Quizás la fábula borgeana ilustre sobre los “monstruos de la razón” en las edades racionalistas en que reinan el extravío y la información. Las palabras que el hombre emplea dejan de significar la realidad que vive. Solamente valen los significados que pueda escoger por sí mismo ; sólo es sensible a las relaciones internas que  las palabras descubren entre ellas y que remiten la atención de una a otra. Si estas relaciones son incompletas y deformadas, dan una visión “alucinada” de “lo real”. Llevadas al límite, predican la investigación científica como reflejo de un mundo parcelado, sin significado exterior a las palabras mismas, “sin afuera”. Desde este punto de vista, un mundo sin hombre (en su origen o en su final) no tendría sentido. Sería llevado como Melanchton por los “hombres sin cara” hacia los médanos, sería “como un sirviente de los demonios”.

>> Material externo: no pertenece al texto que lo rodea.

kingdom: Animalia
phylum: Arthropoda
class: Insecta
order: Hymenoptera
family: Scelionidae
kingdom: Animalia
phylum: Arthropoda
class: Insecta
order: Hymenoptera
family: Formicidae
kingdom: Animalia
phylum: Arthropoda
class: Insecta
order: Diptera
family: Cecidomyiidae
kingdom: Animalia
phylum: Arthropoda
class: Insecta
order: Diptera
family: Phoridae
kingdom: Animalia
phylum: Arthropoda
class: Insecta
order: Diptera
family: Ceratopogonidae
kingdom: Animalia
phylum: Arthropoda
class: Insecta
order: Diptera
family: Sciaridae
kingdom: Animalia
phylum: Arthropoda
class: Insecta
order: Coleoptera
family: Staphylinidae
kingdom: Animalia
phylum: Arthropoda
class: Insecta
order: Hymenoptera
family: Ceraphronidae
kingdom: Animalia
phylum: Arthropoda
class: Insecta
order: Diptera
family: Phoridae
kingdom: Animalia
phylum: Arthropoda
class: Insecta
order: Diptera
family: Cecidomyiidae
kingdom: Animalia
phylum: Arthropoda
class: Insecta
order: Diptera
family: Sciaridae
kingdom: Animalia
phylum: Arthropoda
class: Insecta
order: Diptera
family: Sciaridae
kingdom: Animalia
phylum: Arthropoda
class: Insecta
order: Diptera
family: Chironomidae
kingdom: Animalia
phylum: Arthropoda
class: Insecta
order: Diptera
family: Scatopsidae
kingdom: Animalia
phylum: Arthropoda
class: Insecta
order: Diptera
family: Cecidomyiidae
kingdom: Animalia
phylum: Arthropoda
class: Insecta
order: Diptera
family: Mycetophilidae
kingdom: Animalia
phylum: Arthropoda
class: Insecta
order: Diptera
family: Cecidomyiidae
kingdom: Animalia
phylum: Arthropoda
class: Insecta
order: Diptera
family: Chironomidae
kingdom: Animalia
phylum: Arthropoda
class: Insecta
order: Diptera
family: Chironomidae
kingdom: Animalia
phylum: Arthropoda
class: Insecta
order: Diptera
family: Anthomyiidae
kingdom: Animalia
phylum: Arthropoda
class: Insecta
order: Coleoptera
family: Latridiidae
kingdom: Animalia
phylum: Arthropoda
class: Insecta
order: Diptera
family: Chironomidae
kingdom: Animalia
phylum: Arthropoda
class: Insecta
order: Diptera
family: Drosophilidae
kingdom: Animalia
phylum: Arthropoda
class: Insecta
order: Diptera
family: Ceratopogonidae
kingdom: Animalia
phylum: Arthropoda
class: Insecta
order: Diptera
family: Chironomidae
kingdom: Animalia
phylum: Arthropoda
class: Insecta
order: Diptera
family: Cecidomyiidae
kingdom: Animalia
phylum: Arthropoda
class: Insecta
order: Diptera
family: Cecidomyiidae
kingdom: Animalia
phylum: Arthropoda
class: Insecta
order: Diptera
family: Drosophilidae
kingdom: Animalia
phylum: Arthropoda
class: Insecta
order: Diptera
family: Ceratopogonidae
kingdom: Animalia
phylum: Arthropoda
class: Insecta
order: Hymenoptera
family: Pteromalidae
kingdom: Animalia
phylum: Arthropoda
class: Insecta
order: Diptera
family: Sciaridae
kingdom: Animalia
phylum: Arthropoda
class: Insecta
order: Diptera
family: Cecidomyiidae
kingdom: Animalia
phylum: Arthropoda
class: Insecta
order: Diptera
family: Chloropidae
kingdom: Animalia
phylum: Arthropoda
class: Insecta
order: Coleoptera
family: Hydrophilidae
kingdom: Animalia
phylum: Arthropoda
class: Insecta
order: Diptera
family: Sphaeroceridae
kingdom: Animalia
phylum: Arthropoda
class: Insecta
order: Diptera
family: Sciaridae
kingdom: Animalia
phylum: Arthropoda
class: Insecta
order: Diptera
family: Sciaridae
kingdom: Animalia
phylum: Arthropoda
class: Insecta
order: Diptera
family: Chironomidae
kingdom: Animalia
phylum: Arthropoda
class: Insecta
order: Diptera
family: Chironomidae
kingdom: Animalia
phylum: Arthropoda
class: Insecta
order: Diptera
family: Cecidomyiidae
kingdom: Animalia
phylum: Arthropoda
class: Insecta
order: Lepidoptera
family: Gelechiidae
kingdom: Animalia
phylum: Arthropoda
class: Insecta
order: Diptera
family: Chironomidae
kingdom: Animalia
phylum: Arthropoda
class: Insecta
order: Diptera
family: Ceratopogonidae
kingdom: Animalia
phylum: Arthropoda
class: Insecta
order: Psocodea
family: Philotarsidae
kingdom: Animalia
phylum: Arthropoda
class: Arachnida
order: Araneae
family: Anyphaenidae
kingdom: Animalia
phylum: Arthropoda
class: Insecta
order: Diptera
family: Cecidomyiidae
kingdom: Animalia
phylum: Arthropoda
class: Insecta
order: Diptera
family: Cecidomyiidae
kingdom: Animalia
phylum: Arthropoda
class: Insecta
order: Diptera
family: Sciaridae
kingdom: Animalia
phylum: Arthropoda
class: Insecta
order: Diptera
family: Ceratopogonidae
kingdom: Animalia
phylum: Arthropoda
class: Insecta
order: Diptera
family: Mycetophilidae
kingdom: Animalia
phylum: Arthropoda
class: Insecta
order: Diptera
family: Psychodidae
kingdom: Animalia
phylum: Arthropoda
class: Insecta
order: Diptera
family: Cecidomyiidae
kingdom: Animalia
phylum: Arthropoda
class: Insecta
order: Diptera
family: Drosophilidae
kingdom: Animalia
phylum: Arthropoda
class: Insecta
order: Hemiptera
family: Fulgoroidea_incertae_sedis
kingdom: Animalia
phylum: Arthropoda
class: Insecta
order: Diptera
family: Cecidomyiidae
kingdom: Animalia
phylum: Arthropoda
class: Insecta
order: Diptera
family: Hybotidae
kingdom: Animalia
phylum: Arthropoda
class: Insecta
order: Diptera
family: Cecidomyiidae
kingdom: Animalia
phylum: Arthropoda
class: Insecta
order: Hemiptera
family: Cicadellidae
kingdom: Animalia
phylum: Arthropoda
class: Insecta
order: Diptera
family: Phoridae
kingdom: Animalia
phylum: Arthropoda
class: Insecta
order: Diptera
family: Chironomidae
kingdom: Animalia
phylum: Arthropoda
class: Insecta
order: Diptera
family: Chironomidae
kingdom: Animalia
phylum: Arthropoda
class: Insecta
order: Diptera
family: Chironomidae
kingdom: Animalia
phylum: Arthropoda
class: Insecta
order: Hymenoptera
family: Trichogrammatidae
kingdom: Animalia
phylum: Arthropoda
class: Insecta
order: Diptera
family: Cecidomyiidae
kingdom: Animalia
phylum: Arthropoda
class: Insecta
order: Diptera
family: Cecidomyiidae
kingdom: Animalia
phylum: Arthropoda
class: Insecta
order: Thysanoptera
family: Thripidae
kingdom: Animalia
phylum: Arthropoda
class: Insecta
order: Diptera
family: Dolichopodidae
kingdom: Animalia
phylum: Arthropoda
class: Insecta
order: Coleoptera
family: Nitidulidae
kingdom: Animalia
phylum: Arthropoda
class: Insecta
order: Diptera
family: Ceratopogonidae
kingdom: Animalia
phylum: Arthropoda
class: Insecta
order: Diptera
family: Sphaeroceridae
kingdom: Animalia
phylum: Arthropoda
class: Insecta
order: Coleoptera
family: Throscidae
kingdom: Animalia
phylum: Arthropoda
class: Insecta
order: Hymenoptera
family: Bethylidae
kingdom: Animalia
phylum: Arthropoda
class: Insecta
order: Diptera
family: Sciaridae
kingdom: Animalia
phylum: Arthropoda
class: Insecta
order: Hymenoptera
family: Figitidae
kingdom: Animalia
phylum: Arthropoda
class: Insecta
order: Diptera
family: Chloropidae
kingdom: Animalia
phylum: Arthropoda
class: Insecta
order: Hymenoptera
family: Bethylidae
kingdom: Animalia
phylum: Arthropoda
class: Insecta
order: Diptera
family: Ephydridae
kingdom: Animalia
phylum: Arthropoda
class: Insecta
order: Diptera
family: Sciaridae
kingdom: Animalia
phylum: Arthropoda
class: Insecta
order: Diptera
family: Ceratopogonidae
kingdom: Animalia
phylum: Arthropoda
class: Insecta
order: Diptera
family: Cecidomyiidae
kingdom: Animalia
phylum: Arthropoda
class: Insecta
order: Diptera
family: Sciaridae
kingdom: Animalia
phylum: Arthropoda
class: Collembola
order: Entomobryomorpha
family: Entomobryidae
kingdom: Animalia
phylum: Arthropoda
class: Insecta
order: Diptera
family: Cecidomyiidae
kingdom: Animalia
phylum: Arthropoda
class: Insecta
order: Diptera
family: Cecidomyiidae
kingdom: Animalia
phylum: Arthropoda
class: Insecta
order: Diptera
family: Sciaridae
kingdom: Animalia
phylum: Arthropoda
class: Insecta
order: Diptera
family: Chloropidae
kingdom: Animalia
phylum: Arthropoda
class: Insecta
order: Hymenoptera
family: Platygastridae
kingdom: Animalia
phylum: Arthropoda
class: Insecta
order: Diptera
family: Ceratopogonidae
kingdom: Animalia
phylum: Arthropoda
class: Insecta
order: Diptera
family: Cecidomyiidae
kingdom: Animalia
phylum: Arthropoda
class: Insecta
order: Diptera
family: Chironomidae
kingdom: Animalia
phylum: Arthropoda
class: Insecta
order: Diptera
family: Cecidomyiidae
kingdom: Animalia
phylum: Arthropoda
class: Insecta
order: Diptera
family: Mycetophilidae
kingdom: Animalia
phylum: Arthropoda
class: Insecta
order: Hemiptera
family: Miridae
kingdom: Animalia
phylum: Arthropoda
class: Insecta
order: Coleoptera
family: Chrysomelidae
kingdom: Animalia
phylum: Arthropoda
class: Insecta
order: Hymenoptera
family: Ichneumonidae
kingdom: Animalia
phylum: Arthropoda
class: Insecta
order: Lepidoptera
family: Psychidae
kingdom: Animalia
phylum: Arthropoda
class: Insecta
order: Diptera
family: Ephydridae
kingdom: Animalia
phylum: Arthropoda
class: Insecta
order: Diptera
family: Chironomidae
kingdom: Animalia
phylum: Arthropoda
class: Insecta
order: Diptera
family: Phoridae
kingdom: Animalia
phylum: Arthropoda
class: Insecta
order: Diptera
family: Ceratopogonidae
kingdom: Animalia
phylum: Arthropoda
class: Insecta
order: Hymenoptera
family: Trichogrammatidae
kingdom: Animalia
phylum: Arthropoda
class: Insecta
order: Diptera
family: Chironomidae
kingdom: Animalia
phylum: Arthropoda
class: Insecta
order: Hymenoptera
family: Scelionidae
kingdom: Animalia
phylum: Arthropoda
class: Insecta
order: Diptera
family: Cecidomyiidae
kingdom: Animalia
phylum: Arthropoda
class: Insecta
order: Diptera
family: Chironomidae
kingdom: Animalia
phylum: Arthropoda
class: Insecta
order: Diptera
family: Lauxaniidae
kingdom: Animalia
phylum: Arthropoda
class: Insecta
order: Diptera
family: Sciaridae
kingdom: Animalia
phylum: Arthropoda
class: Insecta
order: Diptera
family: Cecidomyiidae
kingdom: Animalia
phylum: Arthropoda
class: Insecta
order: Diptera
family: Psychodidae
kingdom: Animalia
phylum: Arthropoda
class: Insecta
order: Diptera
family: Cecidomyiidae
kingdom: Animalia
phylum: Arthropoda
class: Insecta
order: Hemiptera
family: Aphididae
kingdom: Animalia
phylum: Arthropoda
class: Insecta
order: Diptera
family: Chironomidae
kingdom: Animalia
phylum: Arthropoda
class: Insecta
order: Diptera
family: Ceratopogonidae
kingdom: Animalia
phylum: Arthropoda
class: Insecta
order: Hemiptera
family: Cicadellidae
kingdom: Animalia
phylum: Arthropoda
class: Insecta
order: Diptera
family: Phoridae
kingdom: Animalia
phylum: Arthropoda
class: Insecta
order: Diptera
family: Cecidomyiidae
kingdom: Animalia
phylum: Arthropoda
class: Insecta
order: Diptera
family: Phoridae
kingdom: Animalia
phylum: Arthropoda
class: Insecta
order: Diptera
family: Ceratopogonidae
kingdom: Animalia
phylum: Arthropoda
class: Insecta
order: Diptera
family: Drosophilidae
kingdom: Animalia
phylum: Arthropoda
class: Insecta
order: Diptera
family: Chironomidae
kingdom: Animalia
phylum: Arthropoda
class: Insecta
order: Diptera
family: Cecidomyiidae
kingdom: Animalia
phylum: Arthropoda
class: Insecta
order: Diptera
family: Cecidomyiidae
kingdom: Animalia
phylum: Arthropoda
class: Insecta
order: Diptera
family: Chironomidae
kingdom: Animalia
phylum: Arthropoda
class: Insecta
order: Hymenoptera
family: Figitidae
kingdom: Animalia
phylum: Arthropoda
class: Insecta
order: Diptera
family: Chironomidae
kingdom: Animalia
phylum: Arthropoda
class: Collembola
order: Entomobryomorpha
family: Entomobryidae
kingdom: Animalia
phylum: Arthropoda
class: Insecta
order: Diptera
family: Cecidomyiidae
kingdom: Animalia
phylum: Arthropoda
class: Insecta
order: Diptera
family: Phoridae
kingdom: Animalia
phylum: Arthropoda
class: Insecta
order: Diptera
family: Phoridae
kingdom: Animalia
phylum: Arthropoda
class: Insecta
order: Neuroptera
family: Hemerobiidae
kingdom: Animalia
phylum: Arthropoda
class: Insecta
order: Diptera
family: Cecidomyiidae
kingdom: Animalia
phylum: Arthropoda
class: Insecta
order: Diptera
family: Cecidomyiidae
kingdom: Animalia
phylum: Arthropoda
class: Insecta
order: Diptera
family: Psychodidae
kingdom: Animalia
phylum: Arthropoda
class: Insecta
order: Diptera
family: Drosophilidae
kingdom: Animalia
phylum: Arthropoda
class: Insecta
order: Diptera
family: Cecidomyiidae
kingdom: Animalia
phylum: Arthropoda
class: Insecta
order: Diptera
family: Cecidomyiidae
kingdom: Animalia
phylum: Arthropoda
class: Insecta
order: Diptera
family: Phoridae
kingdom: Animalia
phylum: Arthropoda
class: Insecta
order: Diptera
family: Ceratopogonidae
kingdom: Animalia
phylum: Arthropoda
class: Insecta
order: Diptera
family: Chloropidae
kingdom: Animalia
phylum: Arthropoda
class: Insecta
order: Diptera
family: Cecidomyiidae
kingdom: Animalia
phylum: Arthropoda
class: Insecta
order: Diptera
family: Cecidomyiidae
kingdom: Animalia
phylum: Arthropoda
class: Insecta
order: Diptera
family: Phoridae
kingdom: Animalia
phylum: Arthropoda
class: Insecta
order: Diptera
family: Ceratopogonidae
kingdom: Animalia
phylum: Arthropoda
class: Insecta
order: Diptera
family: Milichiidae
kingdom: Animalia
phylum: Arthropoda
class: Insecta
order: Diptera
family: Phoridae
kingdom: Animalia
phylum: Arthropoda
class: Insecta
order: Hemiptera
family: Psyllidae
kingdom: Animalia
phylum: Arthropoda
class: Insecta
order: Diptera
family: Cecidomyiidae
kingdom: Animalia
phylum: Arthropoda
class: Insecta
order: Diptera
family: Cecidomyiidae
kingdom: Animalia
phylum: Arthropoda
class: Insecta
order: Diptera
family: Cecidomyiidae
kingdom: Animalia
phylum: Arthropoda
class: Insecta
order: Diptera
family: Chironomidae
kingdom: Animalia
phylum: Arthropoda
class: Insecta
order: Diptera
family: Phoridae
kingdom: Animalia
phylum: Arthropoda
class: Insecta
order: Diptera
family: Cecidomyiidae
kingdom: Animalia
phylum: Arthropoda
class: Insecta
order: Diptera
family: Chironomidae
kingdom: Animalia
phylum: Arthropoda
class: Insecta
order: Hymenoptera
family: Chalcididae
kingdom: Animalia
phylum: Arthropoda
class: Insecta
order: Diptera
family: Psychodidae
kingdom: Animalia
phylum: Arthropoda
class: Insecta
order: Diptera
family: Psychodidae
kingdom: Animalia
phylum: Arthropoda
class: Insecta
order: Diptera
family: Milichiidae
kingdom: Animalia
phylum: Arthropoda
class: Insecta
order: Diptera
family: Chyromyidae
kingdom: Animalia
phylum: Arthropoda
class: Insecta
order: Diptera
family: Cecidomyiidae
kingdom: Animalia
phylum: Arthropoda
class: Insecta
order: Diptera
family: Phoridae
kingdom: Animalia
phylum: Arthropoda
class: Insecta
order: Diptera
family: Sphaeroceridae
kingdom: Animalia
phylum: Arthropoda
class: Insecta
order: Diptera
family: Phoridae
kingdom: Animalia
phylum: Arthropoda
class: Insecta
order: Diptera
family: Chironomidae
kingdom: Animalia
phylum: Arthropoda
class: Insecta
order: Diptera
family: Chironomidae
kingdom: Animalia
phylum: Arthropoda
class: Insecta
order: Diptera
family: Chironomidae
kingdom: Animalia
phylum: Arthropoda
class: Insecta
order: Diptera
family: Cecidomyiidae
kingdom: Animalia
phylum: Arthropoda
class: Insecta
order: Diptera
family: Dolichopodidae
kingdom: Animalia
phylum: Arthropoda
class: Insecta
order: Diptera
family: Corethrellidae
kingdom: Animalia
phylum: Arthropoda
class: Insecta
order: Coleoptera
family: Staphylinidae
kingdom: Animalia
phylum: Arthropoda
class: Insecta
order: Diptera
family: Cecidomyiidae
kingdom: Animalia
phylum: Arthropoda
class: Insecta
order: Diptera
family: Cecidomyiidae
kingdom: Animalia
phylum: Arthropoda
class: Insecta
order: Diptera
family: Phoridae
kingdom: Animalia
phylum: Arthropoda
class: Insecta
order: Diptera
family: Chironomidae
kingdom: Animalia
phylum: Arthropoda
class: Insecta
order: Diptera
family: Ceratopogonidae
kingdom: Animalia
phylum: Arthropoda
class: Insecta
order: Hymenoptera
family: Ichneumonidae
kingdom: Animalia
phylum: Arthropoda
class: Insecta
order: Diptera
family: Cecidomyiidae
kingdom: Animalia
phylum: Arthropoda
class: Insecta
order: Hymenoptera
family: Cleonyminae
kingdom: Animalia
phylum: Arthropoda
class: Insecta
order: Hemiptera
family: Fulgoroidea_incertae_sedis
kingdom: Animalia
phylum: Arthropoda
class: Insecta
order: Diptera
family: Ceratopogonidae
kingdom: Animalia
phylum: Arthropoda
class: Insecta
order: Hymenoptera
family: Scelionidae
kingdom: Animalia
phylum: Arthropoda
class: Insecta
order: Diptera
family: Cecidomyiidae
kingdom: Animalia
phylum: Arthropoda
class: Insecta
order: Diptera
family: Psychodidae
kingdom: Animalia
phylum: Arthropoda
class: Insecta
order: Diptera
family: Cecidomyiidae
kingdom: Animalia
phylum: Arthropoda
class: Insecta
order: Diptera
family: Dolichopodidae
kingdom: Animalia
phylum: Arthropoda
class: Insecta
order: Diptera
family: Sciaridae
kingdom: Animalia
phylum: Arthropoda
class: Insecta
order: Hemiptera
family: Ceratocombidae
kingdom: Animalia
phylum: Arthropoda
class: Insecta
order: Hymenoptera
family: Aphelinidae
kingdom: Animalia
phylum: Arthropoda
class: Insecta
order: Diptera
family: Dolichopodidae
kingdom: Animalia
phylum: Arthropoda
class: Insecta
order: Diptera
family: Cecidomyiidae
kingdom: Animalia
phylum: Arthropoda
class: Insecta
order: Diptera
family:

Habitantes de un Cono Sur en cuyo geo-tiempo no deja de engendrar el futuro ni de parir la historia (como profesaban nuestros fundadores saintsimonianos y los profetas  positivistas fundadores del  Brasil moderno, como antes lo habían preanunciado los amautas y el Padre Lacunza o como fabulan las novelas futuristas y los teóricos del pensamiento “urdido”), vale recordar algunos movimientos milenaristas y su relación con la revolución independentista.

Desde llegada de los españoles, no faltaron en nuestras tierras quienes se proclamaron cristos y comenzaron a predicar la redención de los oprimidos por el conquistador.

En el canto XX de Argentina y Conquista del Río de la Plata de Martín del Barco Centenera se cuenta cómo “un indio llamado Oberá se intitulaba hijo de Dios y a un hijo suyo, Papa, y a otro emperador” y cómo fue reprimido por Juan de Garay. Sabemos que entre los clérigos de la conquista había algunos, discípulos de Joaquín di Fiore, que a salvo de la inquisición metropolitana y entusiasmados con el “hombre natural”, predicaban el advenimiento de una nueva edad, la del Espíritu Santo, en que los opresores (reyes, nobles, alta jerarquía eclasiástica) serían llevados a juicio y castigo y en que los humildes serían enaltecidos. Centenera echa la culpa a Martín Gonzálvez, “clérigo idiota”, falto de “musas”, por haber adoctrinado a Oberá “misterios altos, bellos,/ que al indio no se sufre tratar de ellos.” Gracias a estos sermones, el Paraguay estuvo mucho tiempo cercado  por “aqueste indio levantado”.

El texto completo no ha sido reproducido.